Autograph Letter Signed ("John") to his sister Mary regarding a serious fight with his wife Carol, who has left him, 4 pp recto and verso, 8vo (conjoining leaves), [Pacific Grove], Monday, [1932], light creasing and toning.
"I THINK SHE WANTS DESPERATELY TO COME BACK IF SHE CAN FIND THE COURAGE."
Written in 1932, this searing letter captures the fallout of Carol's brief affair with Joseph Campbell. Campbell, who would achieve fame for his work in mythology including his 1949 landmark work Hero With a Thousand Faces, came to Pacific Grove in late winter 1932, with Idell Henning, Carol Steinbeck's sister. Over dinner with the Steinbeck's, he and John hit it off, talking well into the night. Campbell stayed in Pacific Grove and, much like Steinbeck himself, fell under the spell of Ed Ricketts. Later in the spring, Campbell and Carol Steinbeck had a short, but intense, flirtation leading to a confrontation between the two men, and ultimately Campbell's leaving for Alaska with Ricketts, and never returning.
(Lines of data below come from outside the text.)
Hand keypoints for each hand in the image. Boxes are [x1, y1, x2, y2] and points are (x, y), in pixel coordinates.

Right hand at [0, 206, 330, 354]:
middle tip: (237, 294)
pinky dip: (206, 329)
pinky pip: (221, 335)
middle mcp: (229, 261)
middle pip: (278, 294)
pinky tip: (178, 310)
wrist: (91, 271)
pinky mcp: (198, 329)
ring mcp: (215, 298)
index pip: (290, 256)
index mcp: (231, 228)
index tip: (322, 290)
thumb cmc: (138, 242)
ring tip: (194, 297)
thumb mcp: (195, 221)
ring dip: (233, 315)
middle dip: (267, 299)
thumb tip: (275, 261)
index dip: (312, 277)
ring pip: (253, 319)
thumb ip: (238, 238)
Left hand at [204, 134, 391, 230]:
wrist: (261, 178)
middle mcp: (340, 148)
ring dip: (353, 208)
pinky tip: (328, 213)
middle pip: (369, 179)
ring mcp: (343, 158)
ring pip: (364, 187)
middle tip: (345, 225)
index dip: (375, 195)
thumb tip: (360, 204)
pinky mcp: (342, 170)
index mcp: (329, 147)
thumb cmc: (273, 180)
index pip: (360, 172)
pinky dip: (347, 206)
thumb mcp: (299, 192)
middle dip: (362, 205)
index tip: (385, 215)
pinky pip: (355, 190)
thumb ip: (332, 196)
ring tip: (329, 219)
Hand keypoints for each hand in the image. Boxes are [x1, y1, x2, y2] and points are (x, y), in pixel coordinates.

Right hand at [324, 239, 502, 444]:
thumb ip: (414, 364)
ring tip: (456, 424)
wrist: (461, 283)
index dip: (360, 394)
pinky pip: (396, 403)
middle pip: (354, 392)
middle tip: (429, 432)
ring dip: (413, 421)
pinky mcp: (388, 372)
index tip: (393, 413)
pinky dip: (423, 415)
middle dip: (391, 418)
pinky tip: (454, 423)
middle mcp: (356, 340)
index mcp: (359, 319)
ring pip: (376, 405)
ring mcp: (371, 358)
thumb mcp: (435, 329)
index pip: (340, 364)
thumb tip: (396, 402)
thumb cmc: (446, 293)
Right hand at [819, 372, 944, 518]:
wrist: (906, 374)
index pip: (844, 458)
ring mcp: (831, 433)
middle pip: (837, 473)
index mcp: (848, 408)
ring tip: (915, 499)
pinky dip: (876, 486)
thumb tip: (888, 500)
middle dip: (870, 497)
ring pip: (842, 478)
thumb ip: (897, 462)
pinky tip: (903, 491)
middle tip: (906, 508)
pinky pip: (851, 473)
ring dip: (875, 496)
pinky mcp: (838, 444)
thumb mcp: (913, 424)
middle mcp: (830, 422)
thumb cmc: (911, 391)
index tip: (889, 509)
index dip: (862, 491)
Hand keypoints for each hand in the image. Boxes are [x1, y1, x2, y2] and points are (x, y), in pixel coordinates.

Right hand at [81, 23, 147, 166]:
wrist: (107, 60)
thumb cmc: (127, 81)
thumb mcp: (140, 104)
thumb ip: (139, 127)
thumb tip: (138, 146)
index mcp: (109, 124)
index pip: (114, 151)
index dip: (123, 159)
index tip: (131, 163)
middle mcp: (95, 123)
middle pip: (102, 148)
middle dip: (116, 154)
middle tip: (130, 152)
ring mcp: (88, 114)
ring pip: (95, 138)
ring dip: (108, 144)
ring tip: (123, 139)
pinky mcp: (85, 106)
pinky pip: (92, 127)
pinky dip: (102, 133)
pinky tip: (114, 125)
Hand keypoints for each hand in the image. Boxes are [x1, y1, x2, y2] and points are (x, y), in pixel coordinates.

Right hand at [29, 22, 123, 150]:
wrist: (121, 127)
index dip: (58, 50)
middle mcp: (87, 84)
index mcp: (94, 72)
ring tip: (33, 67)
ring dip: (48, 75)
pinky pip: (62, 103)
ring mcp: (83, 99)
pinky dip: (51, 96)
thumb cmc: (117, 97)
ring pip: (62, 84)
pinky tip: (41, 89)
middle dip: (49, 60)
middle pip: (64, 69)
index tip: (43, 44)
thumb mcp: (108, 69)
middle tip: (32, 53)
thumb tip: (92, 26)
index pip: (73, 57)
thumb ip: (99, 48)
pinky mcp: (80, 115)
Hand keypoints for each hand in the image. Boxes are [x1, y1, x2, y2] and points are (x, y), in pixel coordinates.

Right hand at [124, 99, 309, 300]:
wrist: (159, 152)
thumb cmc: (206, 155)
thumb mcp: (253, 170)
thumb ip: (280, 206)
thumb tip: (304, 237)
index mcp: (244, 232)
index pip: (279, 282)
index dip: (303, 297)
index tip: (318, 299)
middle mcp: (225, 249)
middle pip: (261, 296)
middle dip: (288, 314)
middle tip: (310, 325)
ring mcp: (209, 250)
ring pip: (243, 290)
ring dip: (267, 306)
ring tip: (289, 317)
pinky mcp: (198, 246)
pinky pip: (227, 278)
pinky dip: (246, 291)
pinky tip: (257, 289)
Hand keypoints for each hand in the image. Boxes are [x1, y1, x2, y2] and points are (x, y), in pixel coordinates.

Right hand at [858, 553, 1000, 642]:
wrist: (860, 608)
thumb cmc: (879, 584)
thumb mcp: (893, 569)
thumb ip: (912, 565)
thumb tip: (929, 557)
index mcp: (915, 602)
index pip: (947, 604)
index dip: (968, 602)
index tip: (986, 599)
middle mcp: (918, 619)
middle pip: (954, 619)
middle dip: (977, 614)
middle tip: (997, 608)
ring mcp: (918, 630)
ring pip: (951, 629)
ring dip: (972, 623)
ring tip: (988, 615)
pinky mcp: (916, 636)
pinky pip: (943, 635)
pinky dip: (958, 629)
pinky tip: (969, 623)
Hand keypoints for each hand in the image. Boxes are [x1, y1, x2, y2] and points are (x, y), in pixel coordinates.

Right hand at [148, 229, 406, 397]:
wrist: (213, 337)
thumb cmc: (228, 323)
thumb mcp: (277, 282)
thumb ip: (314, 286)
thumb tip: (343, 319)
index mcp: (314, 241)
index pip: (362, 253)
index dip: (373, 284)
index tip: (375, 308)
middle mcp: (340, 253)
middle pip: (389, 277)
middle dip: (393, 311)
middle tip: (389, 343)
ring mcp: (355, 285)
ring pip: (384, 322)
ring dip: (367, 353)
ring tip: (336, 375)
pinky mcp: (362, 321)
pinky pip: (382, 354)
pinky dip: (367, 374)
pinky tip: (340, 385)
In the aftermath, Steinbeck writes to his sister, beginning: "Dear Mary: / I'd like to talk to you, if you don't mind. You prefer not to understand this situation and when you state the principal features, it does sound simple. Were I not slow and humorless, I should probably find it simple. As it stands now I have written Carol, asking her to come back. She has been on a trip to Eureka and so has not received my letter and I have not heard from her, but from letters she has written to other people, I think she wants desperately to come back if she can find the courage. I can't think of anything else I can do. But there will always be the miserable little conviction that I could have done something had I been wise enough or brave enough or tactful enough. And so I am awaiting the result of my last move. / If she does not come, I shall try to rebuild from the beginning and if she does come, I am sure she will be better. If she has ever been dishonorable or untrue or faithless it would be different. But she has not. The last three years have been very happy ones and I have done lots of work. I am sorry to be so weak. It is the uncertainty that makes me so. Once I am sure of my course, I will not be weak any more."
Steinbeck continues, revealing his dismay at the effect his domestic troubles have had on his work: "I am upset that this thing has stopped me, for I was working on a book of terrible importance to me. I was a theme as strong and true and timeless as Fremont's Peak and yet as fragile mechanics as the marble base of the Taj Mahal. And the wreckage is like that a high explosive shell would create in the Taj Mahal. For this book was the culmination of all the thinking I've ever done and all the things I've ever felt. To do it I had to remake myself and to change my insides as the insides of a building are changed by the scaffolding when a mural is being painted. It was worth it. The book would have been a beautiful thing. And that is why I'm mad. The structure has been smashed, and I'll have to build all over again and it seems a job too big for me."
Campbell, for his part, had called Steinbeck's work "immense," and the two men, along with Ricketts, spent hours talking. His unnamed book "of terrible importance" is not identified, and it seems unlikely it was To a God Unknown, which he was working on at the time. Carol did return, but the incident created a rift in their relationship, and, according to biographer Jay Parini, Steinbeck was "unable to recover his trust" afterward.